-- Dataset excerpts follows --

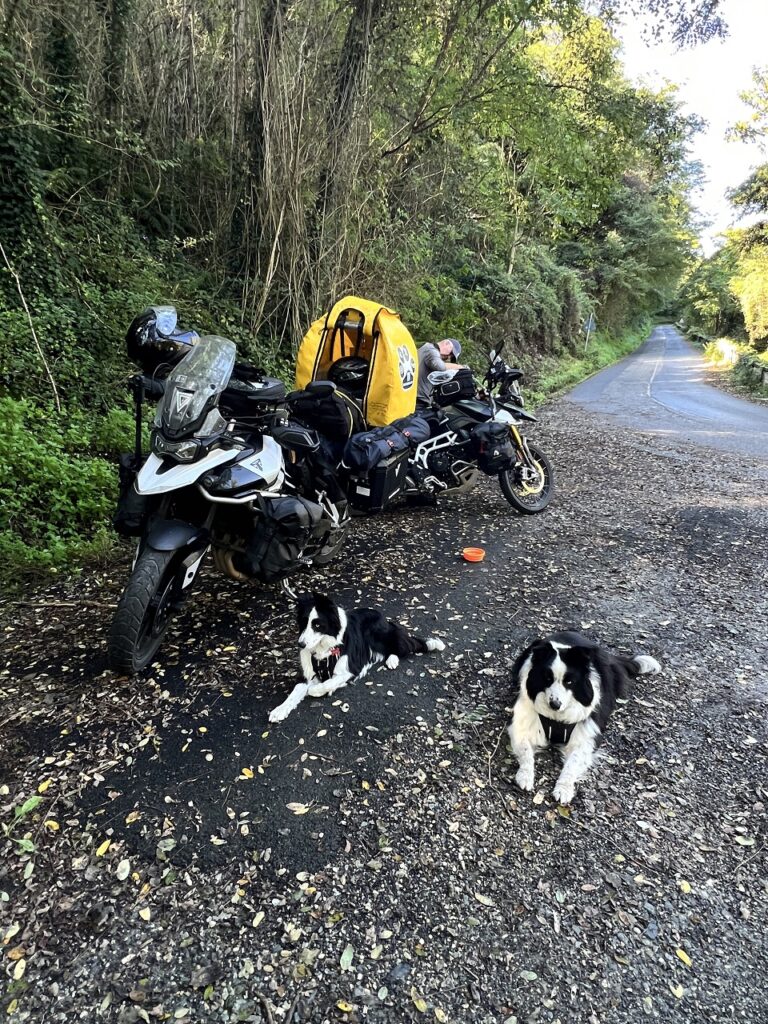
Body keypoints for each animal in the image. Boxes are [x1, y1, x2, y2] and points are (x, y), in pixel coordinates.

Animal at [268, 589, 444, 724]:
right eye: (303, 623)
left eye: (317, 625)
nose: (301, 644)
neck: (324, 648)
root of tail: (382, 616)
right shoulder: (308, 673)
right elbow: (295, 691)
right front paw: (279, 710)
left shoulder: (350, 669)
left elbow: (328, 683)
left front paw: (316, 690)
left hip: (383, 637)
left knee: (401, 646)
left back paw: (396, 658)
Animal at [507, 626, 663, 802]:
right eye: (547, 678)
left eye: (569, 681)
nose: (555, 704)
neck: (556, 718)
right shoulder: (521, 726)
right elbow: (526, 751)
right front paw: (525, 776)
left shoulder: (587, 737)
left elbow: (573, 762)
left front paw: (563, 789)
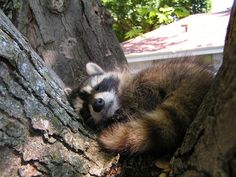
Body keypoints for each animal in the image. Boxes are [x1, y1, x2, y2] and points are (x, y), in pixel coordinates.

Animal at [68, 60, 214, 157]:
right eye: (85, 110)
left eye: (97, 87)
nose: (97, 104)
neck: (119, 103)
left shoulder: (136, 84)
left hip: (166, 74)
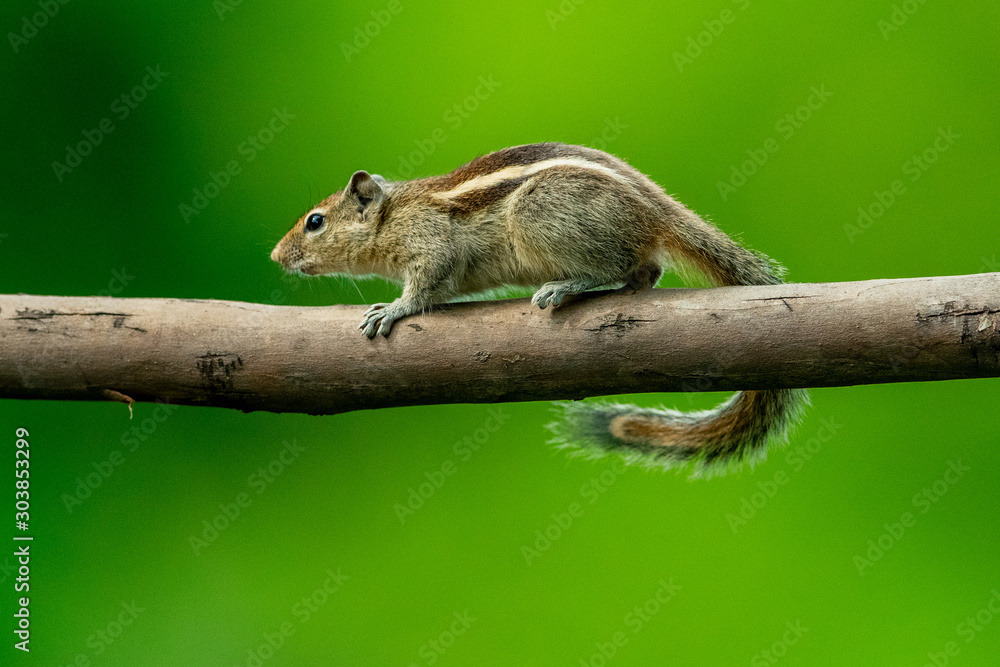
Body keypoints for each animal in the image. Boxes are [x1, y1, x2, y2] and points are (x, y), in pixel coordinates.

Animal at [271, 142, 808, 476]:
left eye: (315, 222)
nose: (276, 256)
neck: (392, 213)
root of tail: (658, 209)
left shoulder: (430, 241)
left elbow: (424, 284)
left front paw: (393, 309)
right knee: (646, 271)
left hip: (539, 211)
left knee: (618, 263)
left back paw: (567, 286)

-- Dataset excerpts concluded --

Go through the data line by line and say how many lines contain "shoulder". Give the number alone.

Exercise output |
6